Justice Chandrachud's opinion
In a separate concurring opinion, Justice Chandrachud expressed his anguish with the "grievous miscarriage of justice" which took place in the case at hand.
He asserted that the High Court had transgressed the limits of its jurisdiction in annulling the marriage in the course of hearing of the habeas corpus petition. He then went on to emphasize on the fact that Hadiya should have had absolute autonomy over her person, observing,
"The schism between Hadiya and her father may be unfortunate. But it was no part of the jurisdiction of the High Court to decide what it considered to be a ‘just’ way of life or ‘correct’ course of living for Hadiya. She has absolute autonomy over her person. Hadiya appeared before the High Court and stated that she was not under illegal confinement. There was no warrant for the High Court to proceed further in the exercise of its jurisdiction under Article 226."
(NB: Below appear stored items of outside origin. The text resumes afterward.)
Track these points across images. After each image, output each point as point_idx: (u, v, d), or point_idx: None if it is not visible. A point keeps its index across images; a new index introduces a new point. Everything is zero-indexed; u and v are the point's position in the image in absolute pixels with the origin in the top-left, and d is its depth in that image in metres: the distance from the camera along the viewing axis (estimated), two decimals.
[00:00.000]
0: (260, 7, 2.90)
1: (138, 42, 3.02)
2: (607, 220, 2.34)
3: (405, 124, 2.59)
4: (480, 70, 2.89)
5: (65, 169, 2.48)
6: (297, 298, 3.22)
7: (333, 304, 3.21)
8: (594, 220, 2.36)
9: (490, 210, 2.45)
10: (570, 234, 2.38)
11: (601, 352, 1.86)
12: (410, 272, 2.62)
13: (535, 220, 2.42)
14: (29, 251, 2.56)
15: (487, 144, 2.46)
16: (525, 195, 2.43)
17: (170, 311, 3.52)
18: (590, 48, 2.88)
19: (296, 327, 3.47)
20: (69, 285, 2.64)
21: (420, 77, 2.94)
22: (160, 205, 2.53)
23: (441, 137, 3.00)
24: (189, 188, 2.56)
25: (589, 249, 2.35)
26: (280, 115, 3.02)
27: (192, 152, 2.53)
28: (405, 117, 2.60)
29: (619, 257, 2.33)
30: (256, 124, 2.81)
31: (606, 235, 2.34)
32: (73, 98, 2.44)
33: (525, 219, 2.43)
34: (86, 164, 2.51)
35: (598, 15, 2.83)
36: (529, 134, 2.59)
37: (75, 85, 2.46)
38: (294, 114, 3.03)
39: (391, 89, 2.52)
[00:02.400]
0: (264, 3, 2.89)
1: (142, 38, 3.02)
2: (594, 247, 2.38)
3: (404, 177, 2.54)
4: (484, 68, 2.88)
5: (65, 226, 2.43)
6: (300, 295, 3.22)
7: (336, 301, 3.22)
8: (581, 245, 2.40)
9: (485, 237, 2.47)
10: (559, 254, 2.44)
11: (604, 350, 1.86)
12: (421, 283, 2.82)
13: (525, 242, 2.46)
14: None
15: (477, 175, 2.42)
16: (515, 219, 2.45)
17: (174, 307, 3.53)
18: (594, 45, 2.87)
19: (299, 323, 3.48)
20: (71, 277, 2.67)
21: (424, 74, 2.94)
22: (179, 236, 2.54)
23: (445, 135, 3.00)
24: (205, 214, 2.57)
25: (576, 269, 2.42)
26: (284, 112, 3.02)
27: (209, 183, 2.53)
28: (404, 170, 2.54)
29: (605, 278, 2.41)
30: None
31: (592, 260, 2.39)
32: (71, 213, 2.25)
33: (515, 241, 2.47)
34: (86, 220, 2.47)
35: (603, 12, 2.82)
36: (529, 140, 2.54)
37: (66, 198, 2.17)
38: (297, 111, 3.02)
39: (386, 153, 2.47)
Justice Chandrachud rightly asserted that "how Hadiya chooses to lead her life is entirely a matter of her choice" and opined that the High Court had also transgressed on Hadiya's constitutional rights in the process. Spelling out the importance of respecting choices, he observed,
"In deciding whether Shafin Jahan is a fit person for Hadiya to marry, the High Court has entered into prohibited terrain. Our choices are respected because they are ours. Social approval for intimate personal decisions is not the basis for recognizing them. Indeed, the Constitution protects personal liberty from disapproving audiences."
He further highlighted the fact that the society should have no role to play in determining our choice of partners and opined that the right to marry a person of one's own choice is integral to Article 21 of the Constitution of India, observing,
"The strength of the Constitution, therefore, lies in the guarantee which it affords that each individual will have a protected entitlement in determining a choice of partner to share intimacies within or outside marriage...
... The strength of our Constitution lies in its acceptance of the plurality and diversity of our culture. Intimacies of marriage, including the choices which individuals make on whether or not to marry and on whom to marry, lie outside the control of the state. Courts as upholders of constitutional freedoms must safeguard these freedoms."
Justice Chandrachud also rapped the High Court for its observations that Hadiya "is weak and vulnerable, capable of being exploited in many ways", asserting that she is a major and is entitled to "lead her life exactly as she pleases".
He, therefore, agreed with the opinion authored by CJI Misra and set aside the impugned judgment, while allowing continuation of the NIA probe.